Data supplied:
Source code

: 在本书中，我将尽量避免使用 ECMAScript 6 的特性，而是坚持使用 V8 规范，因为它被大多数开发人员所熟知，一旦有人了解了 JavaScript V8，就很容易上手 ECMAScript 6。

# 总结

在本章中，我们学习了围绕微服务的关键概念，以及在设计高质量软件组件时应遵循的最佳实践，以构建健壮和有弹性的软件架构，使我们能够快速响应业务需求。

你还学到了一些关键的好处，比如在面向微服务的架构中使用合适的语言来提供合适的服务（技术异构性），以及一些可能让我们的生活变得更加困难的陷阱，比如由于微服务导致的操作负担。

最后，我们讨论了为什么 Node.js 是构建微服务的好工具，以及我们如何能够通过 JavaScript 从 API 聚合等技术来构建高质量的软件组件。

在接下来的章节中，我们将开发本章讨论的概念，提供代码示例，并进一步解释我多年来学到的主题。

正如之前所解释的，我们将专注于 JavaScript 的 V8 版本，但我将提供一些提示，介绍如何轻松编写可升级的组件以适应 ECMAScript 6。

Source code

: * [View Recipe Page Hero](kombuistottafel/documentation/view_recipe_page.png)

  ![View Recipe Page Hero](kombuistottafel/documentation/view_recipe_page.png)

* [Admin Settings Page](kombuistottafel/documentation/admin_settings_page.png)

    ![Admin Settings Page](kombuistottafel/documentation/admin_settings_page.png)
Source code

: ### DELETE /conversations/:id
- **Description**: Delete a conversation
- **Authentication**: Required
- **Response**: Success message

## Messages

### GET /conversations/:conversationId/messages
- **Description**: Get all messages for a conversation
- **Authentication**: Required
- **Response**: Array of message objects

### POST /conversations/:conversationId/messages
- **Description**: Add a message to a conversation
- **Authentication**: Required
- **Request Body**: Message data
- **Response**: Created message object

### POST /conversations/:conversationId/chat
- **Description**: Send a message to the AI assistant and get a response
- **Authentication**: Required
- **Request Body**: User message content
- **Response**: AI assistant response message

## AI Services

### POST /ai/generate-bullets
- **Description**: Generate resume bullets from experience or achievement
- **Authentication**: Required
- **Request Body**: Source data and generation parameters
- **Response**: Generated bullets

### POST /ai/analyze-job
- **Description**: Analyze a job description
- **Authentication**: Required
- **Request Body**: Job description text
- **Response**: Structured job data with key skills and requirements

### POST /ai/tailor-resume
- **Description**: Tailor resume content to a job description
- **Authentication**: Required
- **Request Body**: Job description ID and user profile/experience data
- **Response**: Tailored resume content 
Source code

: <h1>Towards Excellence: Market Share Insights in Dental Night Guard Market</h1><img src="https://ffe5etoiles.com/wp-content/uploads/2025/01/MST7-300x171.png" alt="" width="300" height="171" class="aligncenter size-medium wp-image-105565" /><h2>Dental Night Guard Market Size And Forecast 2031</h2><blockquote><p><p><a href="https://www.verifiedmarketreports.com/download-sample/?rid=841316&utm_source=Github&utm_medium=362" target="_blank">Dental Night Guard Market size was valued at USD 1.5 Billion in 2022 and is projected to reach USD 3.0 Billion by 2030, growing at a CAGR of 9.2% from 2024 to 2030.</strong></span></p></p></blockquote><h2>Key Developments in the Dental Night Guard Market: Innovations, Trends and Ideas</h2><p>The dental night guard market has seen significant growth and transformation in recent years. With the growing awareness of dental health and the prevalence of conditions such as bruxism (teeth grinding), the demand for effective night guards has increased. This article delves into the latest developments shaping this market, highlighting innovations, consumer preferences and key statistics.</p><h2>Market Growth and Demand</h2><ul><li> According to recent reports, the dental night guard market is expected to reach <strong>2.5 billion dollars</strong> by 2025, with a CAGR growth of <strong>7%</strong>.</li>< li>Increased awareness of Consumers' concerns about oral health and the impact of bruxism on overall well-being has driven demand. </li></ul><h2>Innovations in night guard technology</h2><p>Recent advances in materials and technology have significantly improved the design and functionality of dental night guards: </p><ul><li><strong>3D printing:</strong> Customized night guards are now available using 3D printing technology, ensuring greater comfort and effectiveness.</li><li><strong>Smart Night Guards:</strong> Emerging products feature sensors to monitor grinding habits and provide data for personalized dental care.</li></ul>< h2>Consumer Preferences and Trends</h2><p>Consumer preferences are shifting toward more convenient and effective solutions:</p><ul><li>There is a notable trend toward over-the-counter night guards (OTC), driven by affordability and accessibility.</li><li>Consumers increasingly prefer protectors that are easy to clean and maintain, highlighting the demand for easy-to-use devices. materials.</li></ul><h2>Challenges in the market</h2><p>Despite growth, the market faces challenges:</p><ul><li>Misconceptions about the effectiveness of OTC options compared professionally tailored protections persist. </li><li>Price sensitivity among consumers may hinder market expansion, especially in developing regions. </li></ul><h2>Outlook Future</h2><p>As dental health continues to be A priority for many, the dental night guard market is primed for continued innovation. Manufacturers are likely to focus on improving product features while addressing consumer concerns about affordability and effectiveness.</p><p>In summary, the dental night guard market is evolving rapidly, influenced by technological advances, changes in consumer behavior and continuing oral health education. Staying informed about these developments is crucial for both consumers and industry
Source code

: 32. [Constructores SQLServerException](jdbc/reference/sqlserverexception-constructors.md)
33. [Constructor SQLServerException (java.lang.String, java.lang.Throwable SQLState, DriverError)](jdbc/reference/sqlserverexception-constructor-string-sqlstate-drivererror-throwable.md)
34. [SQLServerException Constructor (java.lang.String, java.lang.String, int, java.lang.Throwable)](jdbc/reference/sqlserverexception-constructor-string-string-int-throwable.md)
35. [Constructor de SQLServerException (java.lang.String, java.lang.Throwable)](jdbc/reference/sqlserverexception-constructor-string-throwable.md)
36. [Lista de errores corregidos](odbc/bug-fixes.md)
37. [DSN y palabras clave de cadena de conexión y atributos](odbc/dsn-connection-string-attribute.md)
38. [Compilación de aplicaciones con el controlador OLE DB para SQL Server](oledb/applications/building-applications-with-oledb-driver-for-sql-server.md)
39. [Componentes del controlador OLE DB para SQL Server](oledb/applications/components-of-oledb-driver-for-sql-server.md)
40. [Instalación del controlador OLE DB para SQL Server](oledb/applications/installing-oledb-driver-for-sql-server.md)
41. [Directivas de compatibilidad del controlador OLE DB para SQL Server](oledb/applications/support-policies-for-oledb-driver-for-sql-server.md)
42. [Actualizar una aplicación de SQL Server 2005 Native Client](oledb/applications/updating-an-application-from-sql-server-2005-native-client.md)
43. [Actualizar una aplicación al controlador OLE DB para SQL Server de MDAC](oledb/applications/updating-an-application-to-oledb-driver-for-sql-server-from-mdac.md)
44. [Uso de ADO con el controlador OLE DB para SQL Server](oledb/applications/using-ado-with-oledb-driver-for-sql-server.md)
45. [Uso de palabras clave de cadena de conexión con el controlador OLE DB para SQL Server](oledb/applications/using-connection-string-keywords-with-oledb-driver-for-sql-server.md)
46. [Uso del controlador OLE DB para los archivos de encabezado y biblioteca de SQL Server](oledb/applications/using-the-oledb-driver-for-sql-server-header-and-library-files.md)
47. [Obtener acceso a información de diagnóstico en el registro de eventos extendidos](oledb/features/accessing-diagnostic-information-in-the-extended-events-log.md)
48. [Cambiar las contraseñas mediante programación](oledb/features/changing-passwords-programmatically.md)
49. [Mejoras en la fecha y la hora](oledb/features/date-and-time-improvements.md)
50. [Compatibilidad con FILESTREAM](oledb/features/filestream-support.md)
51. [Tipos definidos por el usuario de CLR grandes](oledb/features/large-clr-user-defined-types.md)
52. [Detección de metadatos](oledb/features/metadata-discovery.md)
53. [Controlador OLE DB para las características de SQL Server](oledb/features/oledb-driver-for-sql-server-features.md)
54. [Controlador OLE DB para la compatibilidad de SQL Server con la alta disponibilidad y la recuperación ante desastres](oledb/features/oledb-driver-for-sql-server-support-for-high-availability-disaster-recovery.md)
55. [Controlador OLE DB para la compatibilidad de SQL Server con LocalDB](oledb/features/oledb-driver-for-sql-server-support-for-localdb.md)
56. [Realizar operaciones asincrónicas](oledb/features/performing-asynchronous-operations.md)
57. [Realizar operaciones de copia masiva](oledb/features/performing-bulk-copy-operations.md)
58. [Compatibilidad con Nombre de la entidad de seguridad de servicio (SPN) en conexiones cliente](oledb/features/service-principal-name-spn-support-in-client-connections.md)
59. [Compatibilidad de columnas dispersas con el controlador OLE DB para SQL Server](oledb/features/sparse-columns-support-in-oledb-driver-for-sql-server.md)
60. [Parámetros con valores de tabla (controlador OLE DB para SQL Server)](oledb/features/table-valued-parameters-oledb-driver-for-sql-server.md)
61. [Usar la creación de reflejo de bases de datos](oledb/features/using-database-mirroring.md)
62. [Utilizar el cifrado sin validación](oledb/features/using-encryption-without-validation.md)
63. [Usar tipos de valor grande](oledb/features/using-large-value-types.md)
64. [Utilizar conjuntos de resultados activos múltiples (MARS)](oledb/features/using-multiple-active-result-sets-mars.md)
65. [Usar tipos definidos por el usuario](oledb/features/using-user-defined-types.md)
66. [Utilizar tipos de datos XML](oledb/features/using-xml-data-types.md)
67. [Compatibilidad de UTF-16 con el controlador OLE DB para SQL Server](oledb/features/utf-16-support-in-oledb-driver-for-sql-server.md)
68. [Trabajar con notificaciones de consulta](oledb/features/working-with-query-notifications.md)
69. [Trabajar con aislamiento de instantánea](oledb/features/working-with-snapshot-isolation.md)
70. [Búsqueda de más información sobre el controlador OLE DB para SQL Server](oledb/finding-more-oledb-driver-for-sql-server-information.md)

What is required: Collect each line above holding the string "performing".

Output of the exercise:
56. [Realizar operaciones asincrónicas](oledb/features/performing-asynchronous-operations.md)
57. [Realizar operaciones de copia masiva](oledb/features/performing-bulk-copy-operations.md)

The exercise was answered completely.